# ZU ERLEDIGEN:
Kannst du alle folgenden Zeilen als nummerierte Liste wiedergeben und dabei Leerzeilen weglassen?

━━━ VERFÜGBARE ZEILEN ━━━

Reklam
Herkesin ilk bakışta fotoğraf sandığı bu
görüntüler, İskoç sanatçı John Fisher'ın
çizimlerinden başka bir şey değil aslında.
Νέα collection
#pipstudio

━━━

# LÖSUNG DER ÜBUNG:
1. Reklam
2. Herkesin ilk bakışta fotoğraf sandığı bu
3. görüntüler, İskoç sanatçı John Fisher'ın
4. çizimlerinden başka bir şey değil aslında.
5. Νέα collection
6. #pipstudio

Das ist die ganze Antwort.